I've recently returned to Go, and am happy with almost all of the new
changes. The only one that I'm having trouble with is the "go command"
program that is now used to build packages. I wrote this in test.go:
package test
import("fmt")
func main() {
fmt.Println("working")
}
Next I ran:
$ go build -o test test.go
And then nothing happened. Nothing was printed to stdout, and the exit
code was 0. But my package did not get built as far as I can tell. I
was expecting it to appear in the current directory. I've read the
documentation here:
http://golang.org/cmd/go/. What am I doing wrong?

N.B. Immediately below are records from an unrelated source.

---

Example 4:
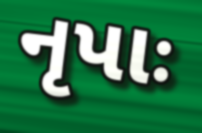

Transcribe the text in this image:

નૃપાઃ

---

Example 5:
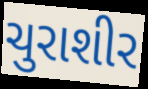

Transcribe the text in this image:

ચુરાશીરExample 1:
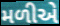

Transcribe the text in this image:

મળીએ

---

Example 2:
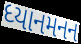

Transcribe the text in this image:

The next thing I tried was
$ go install test.go
go install: no install location for command-line-arguments
What are command-line-arguments? That's not a Go package as far as I
can tell, and test.go is definitely not using any command line
arguments.
Here's my go env:
GOROOT="/home/kevin/go"
GOBIN="/home/kevin/go/bin"
GOARCH="amd64"
GOCHAR="6"
GOOS="linux"
GOEXE=""
GOHOSTARCH="amd64"
GOHOSTOS="linux"
GOTOOLDIR="/home/kevin/go/pkg/tool/linux_amd64"

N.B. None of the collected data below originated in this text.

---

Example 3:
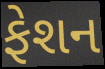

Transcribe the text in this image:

ફેશન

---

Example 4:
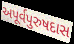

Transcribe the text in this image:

અપૂર્વપુરુષદાસ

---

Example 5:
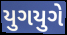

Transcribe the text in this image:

યુગયુગે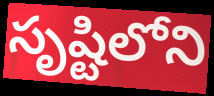
సృష్టిలోని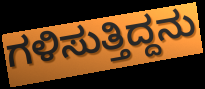
ಗಳಿಸುತ್ತಿದ್ದನುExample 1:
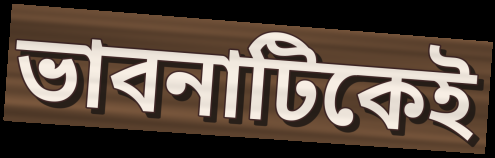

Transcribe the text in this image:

ভাবনাটিকেই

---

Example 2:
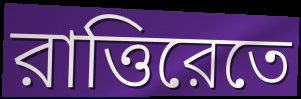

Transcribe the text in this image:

রাত্তিরেতে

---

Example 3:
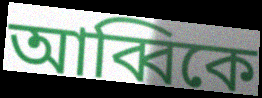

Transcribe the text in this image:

আব্বিকে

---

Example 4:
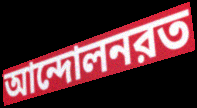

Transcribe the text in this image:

আন্দোলনরত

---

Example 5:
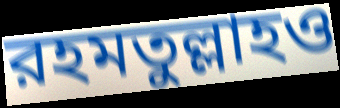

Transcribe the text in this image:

রহমতুল্লাহও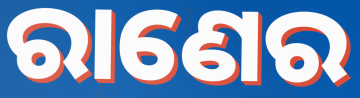
ରାଣେର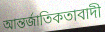
আন্তর্জাতিকতাবাদীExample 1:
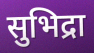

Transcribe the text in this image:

सुभिद्रा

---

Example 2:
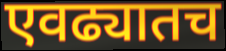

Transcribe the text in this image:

एवढ्यातच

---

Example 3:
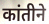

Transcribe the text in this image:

कांतीने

GOGCCFLAGS="-g -O2 -fPIC -m64 -pthread"
CGO_ENABLED="1"
and $GOPATH, where test.go is in /home/kevin/goproj1:
/home/kevin/go/:/home/kevin/goproj1/
I'm probably making a stupid mistake. However, I'm someone who has
spent a considerable amount of time programming in Go. I imagine that
many beginners are making the same mistakes I am. Perhaps something
can be done to make it easier to figure out this process. At least
with the old makefile system for Go, we used to be able to see
feedback about what our errors were.